Since 2014, TU’s Advocacy Alliance has been hosting the Clothesline Project during Homecoming week. The Clothesline Project, a project started in 1990 in Cape Cod, MA, displays shirts decorated to bear witness to sexual violence. Participants decorate a shirt to tell their story or the story of someone close to them, or to comment on the issue of interpersonal violence.

The project was displayed on Dietler Commons from 9 a.m. to 3 p.m. for a few days during homecoming week. The choice of week is deliberate, according to Alyson Garrison, head of Advocacy Alliance, because the number of visitors skyrockets during homecoming. With the project, TU can show that “these are our students and this is what we’re doing to protect them…it’s a way to show this is where our students are in their minds.” Such a visual display lets visiting parents know that while TU is not immune to sexual violence, they are trying to protect their children.

Garrison said parents have generally been supportive and thankful of the project, because it shows the university addressing sexual violence and not hiding such an uncomfortable issue. Students also expressed appreciation; but this year, some have been concerned that the tactic is not necessarily the right approach. Garrison plans to bring the comments to the next Advocacy Alliance meeting to see if they could affect or create future programming, but also acknowledges this project is done in schools across the country.

The Clothesline Project is “just a piece of a much larger conversation and program [the university has] going on with the Advocacy Alliance and Student Alliance for Violence Education (SAVE).” Being so public but not necessarily confrontational, the project, Garrison believed, will “stop the silence of sexual violence by bringing it to the forefront, so we have to give voice to the survivors and hopefully drown out the perpetrators.”

“If [this discussion] goes underground, that’s the scariest part,” she said.

The upcoming presidential election has affected the Clothesline Project.

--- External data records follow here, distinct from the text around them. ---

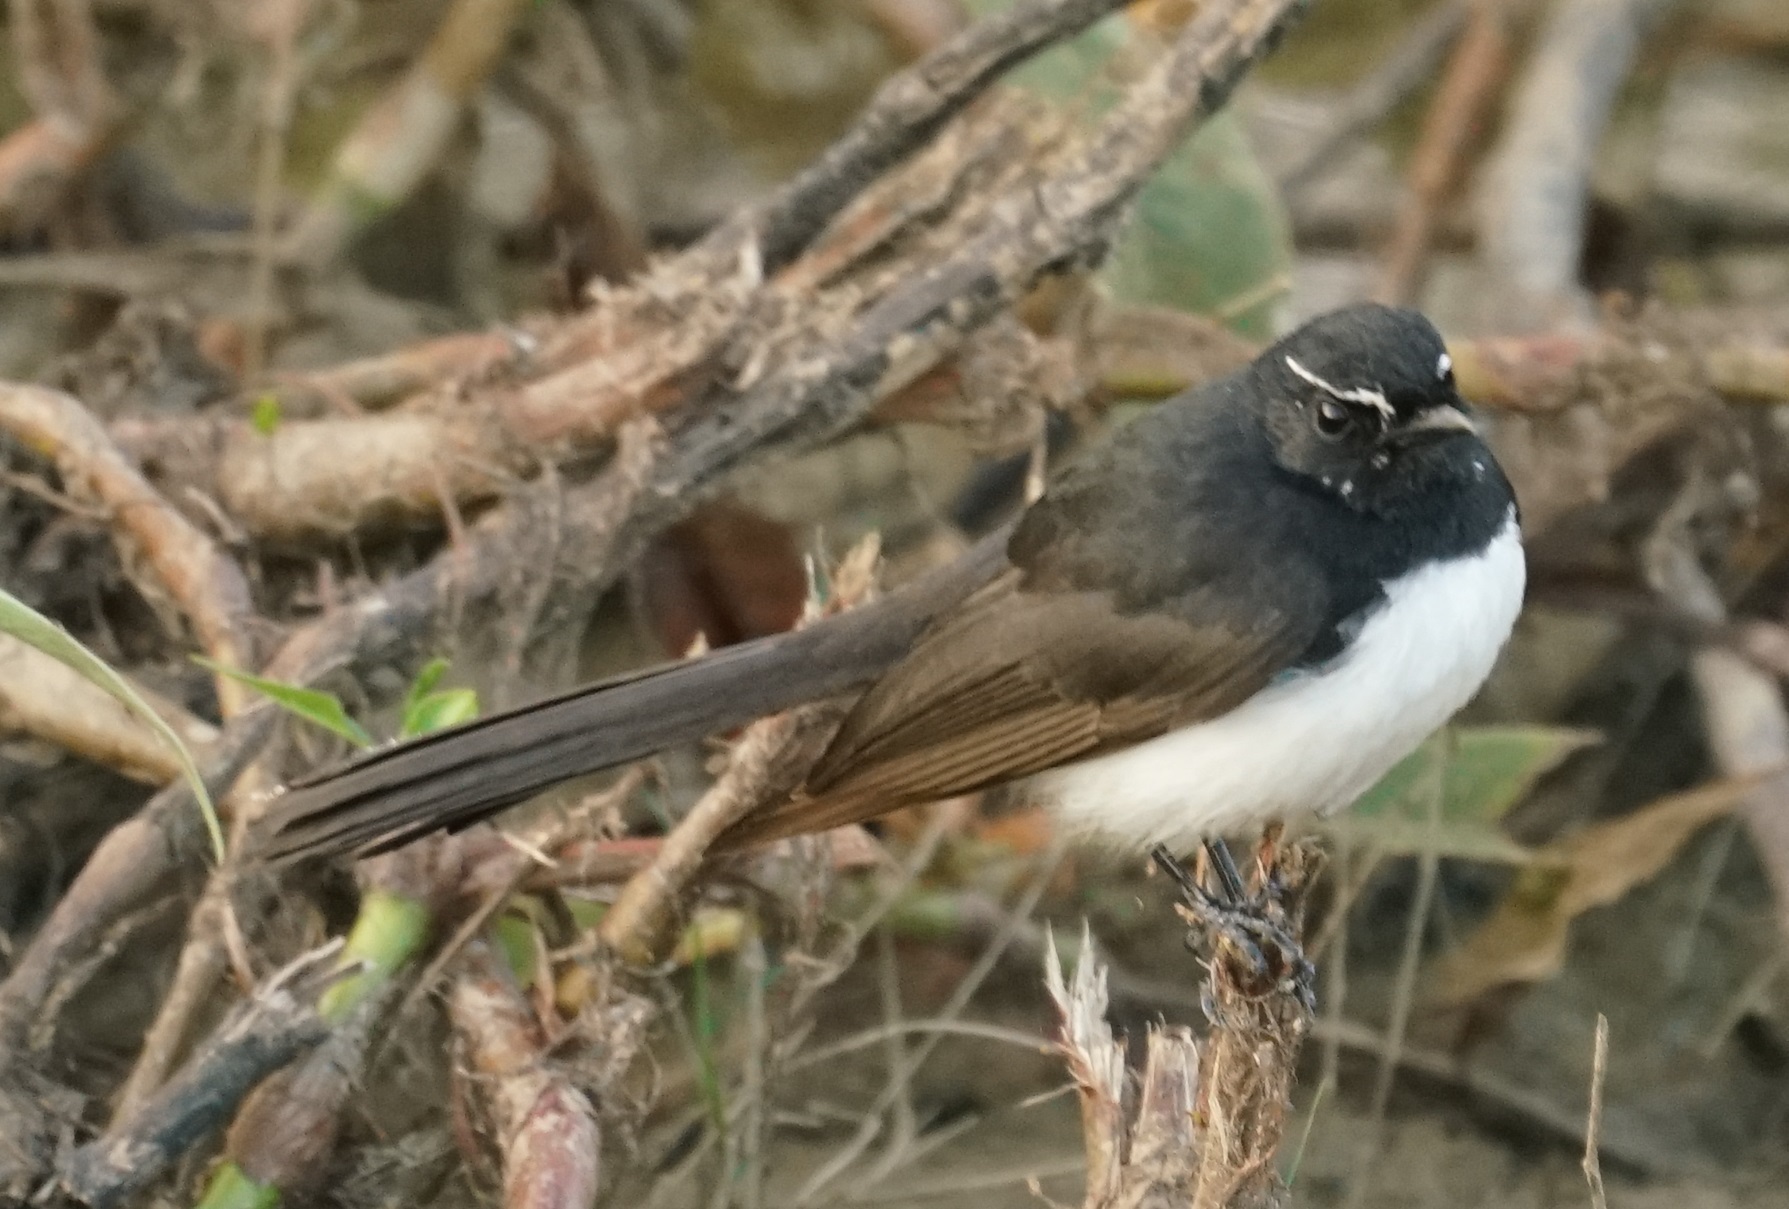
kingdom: Animalia
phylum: Chordata
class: Aves
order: Passeriformes
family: Rhipiduridae
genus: Rhipidura
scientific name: Rhipidura leucophrys
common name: Willie wagtail
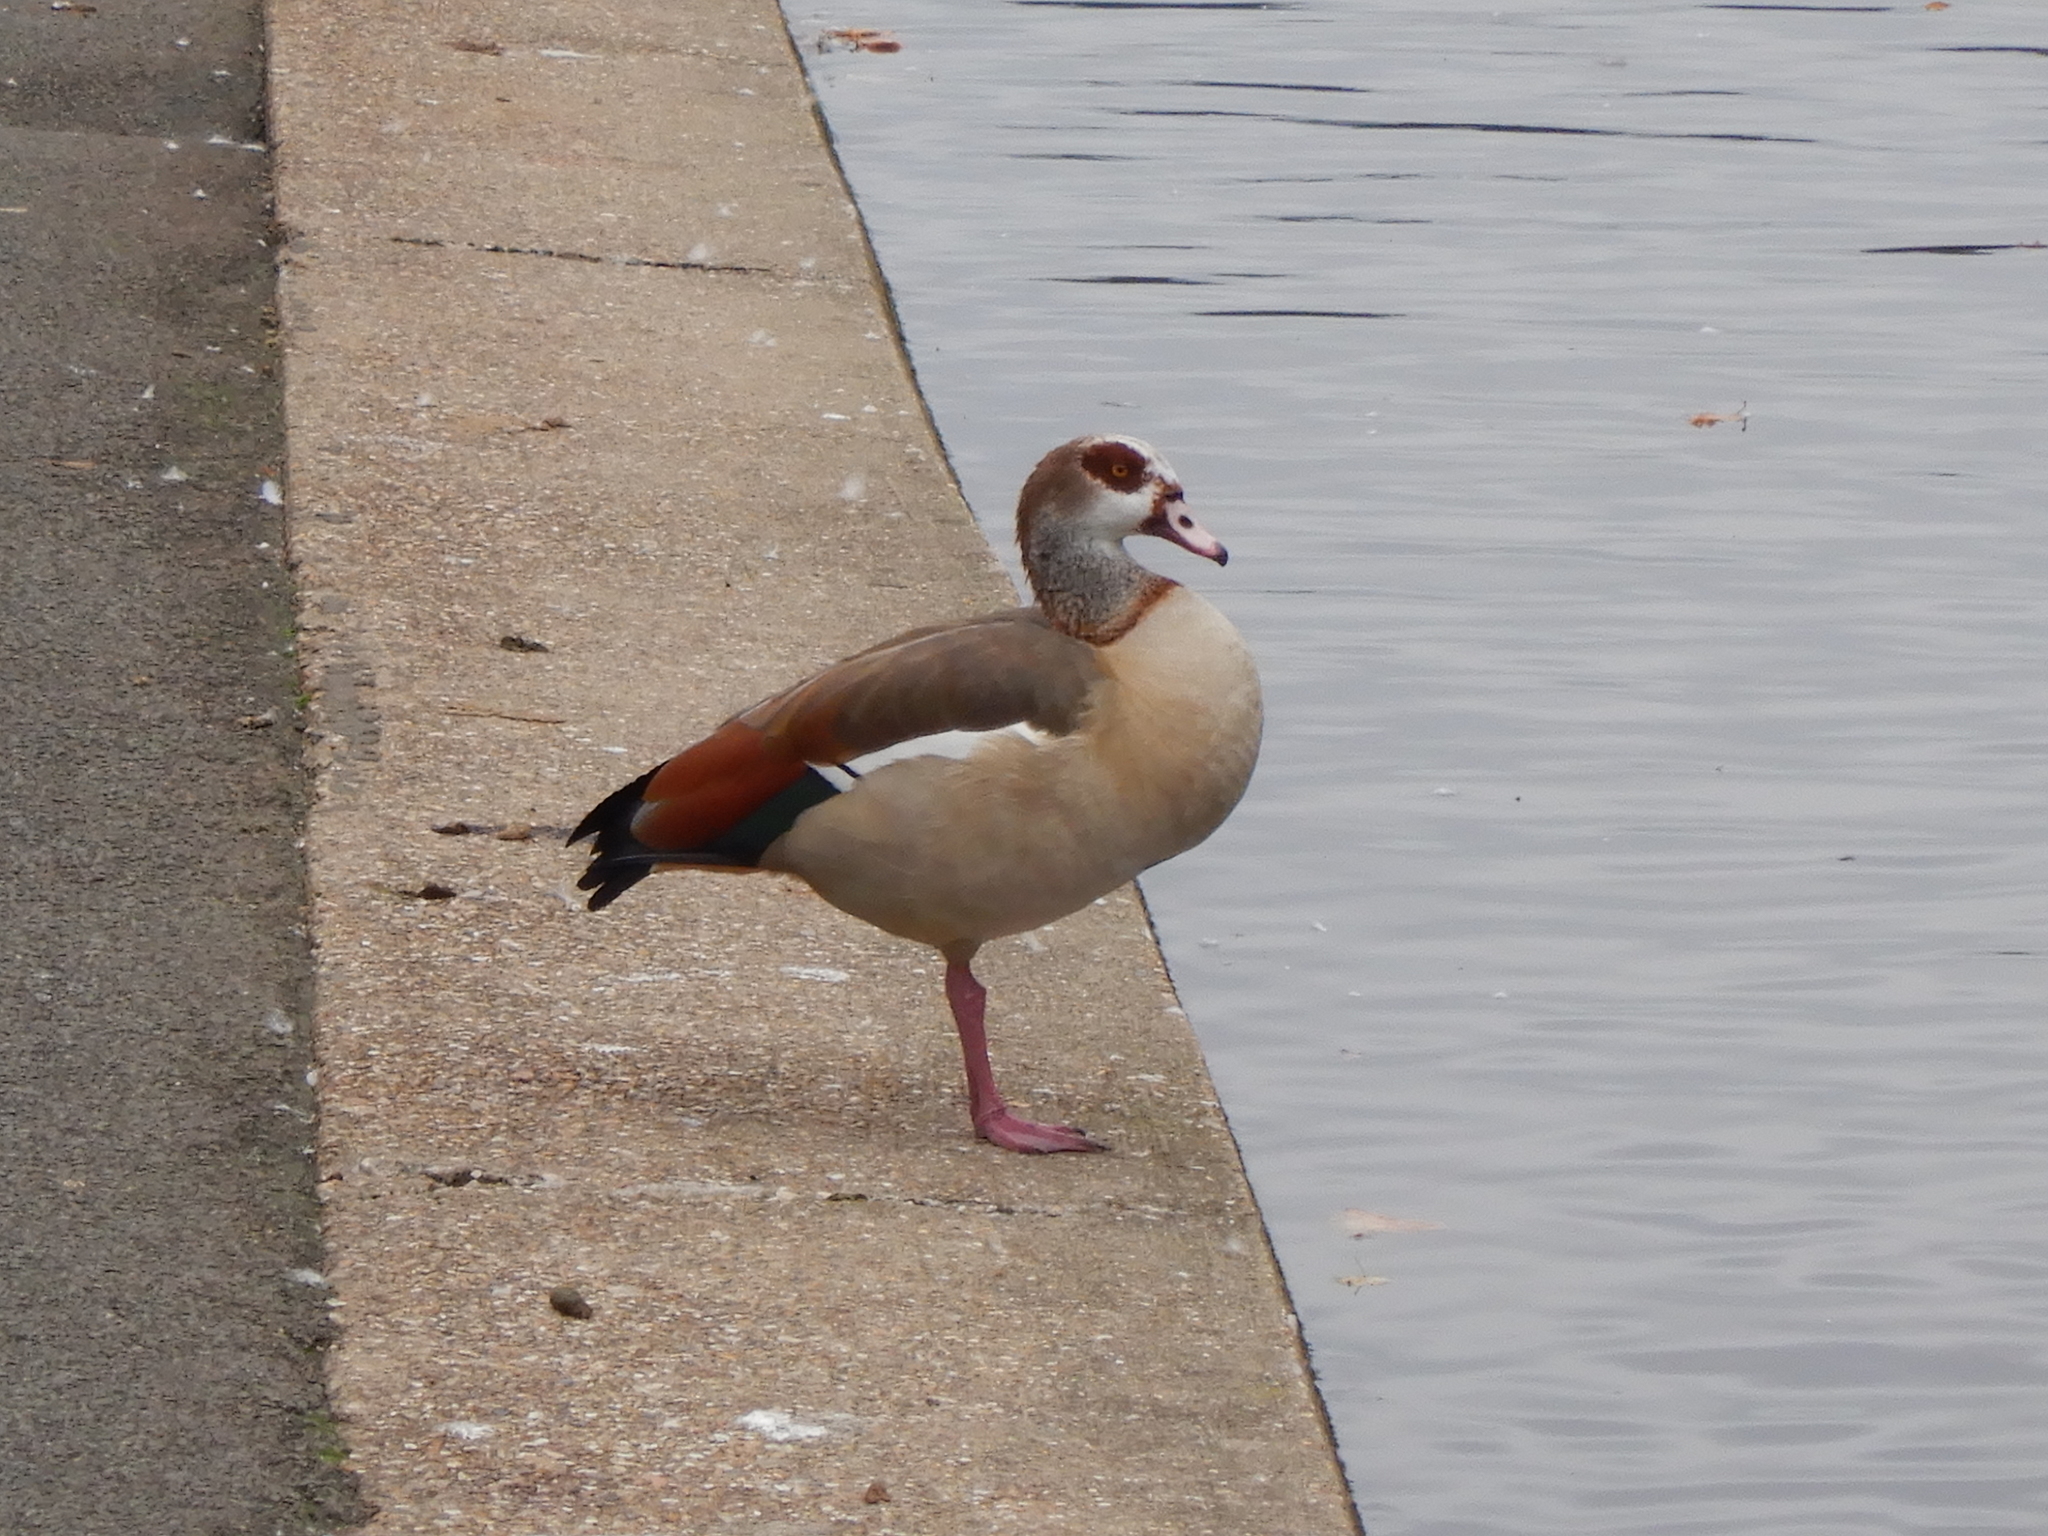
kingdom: Animalia
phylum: Chordata
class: Aves
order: Anseriformes
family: Anatidae
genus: Alopochen
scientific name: Alopochen aegyptiaca
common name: Egyptian goose
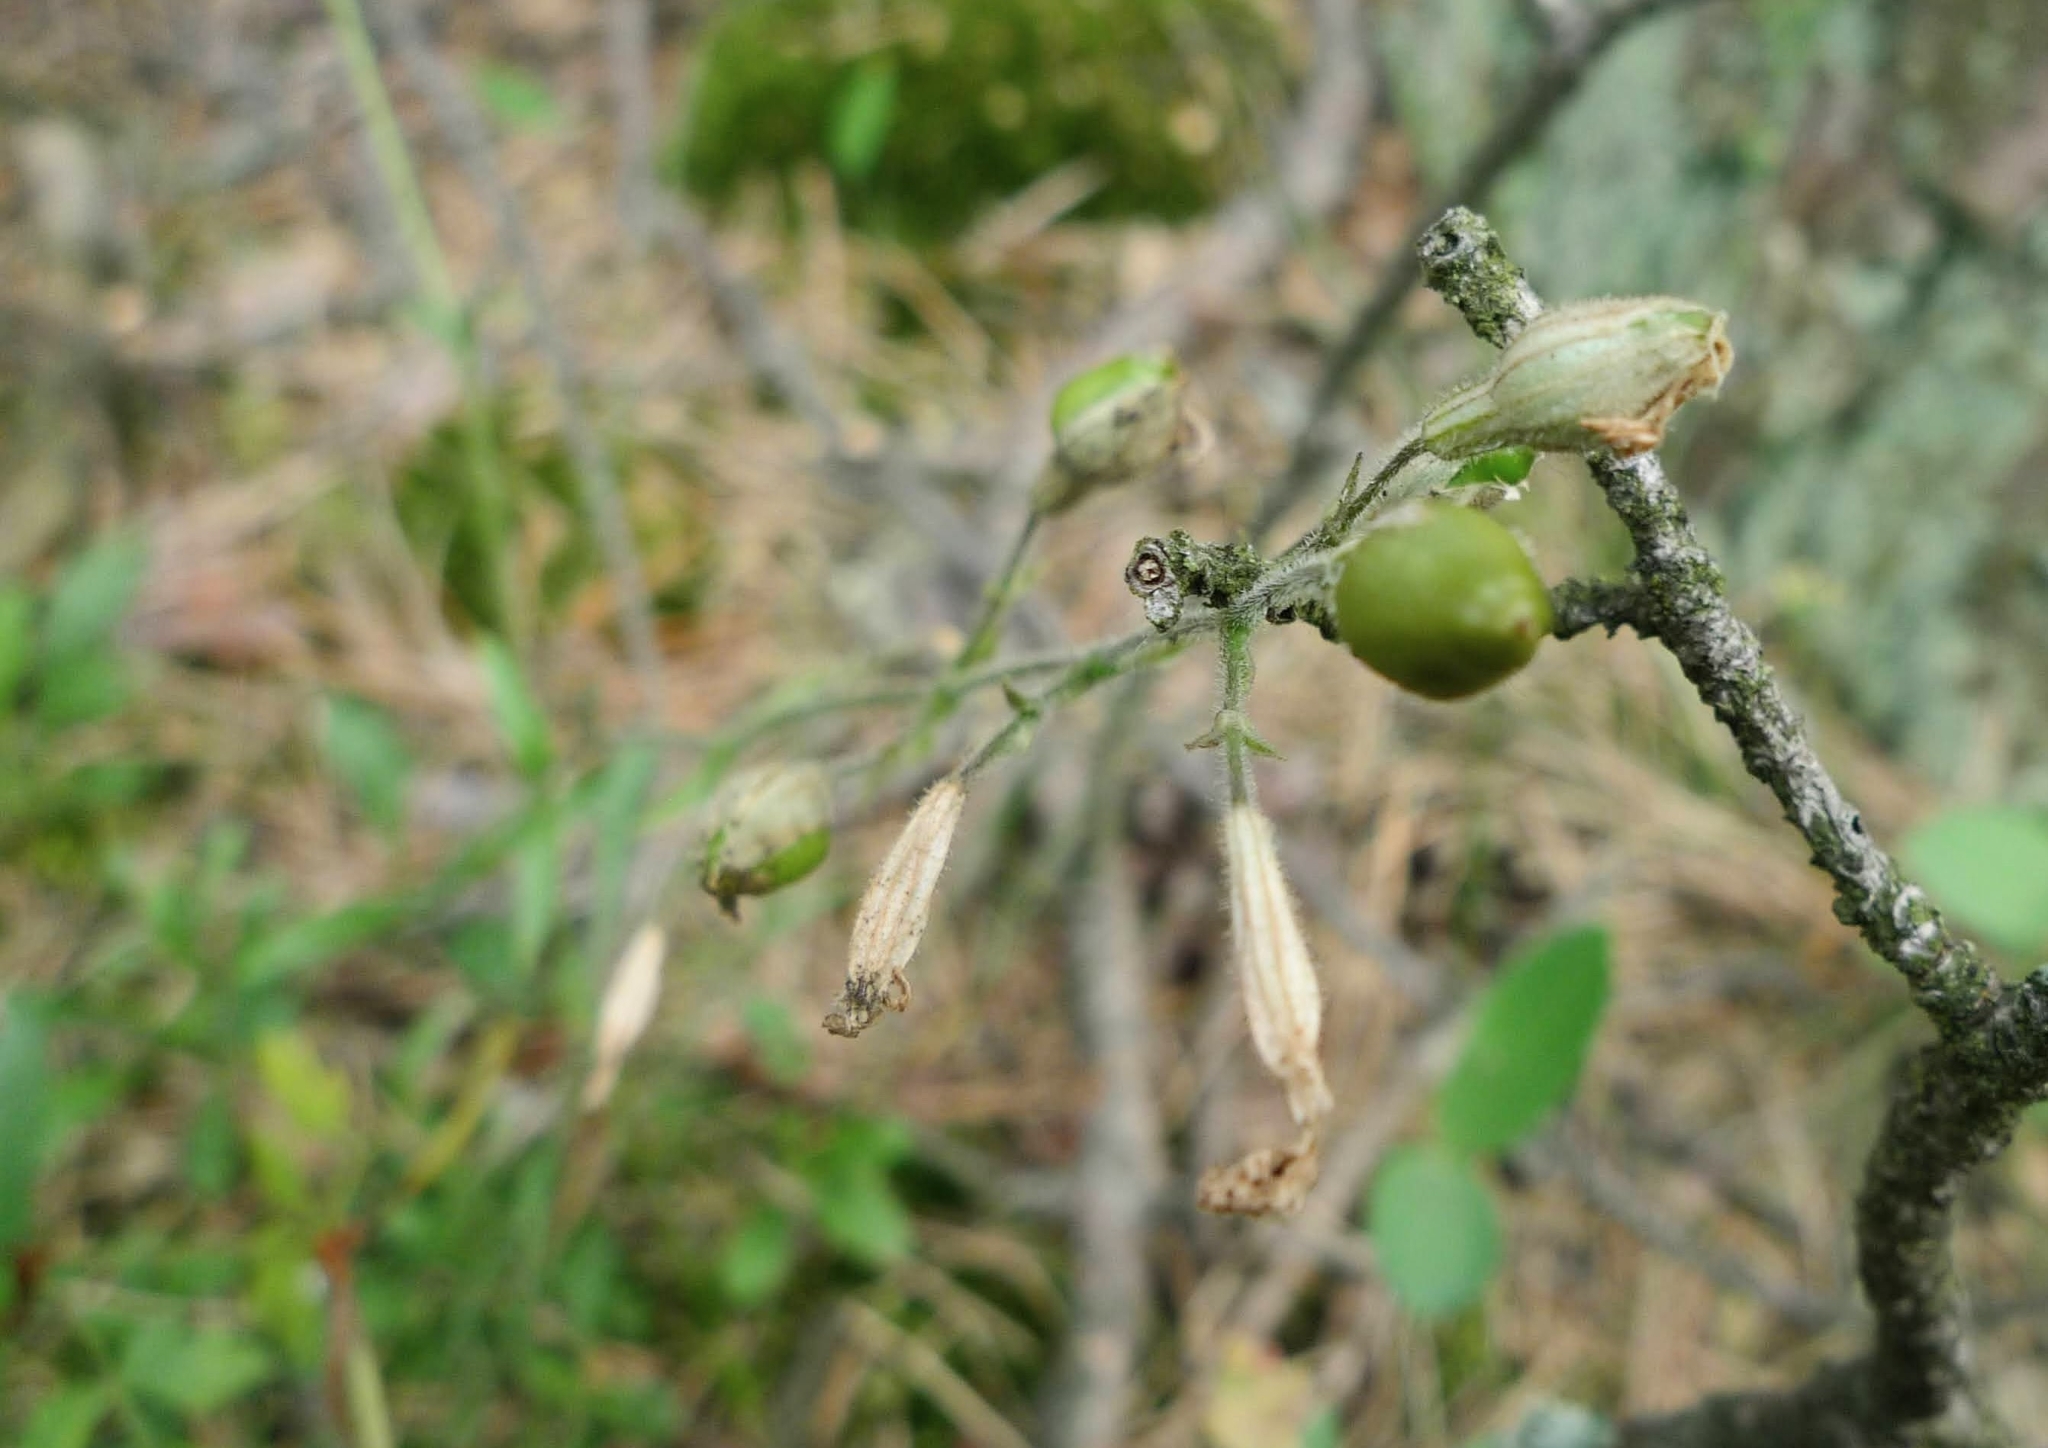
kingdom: Plantae
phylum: Tracheophyta
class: Magnoliopsida
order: Caryophyllales
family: Caryophyllaceae
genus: Silene
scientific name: Silene nutans
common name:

The video featuring Donald Trump and Billy Bush, in which Trump discusses groping and kissing women without their consent, was published the same week shirt decorating occurred. Consequently, there were many shirts with the p-word (derogatory term for a woman’s vulva) and “locker room talk” as topics.

The released video, Garrison said, demonstrates rape culture, which is the umbrella topic of the Alliance. “[The Clothesline Project] is the horrific end of [rape culture],” she said, but “rape culture is an everyday thing we can stop.”

This year, the number of shirts has seen a jump. In 2014, 47 shirts were decorated. In 2015, 7 were added, and this year, the collected shirts total 111. The large increase is mostly due to the shirt-decorating being held in each residence hall by an RA. Previously, Garrison said, the shirt-decorating was often SAVE students or the students of those involved with the Alliance. “If we’re there, with them in the halls, it was more visible,” she said, which aligned with their goal of creating a discussion around the issue.

While the number of shirts has been increasing over the past three years, Garrison said the goal is to actually have less shirts, “because then it’s become a part of everyday conversation and we don’t have to make it such a spectacle.” Until then, Garrison said the Alliance will be ready with more shirts and supplies.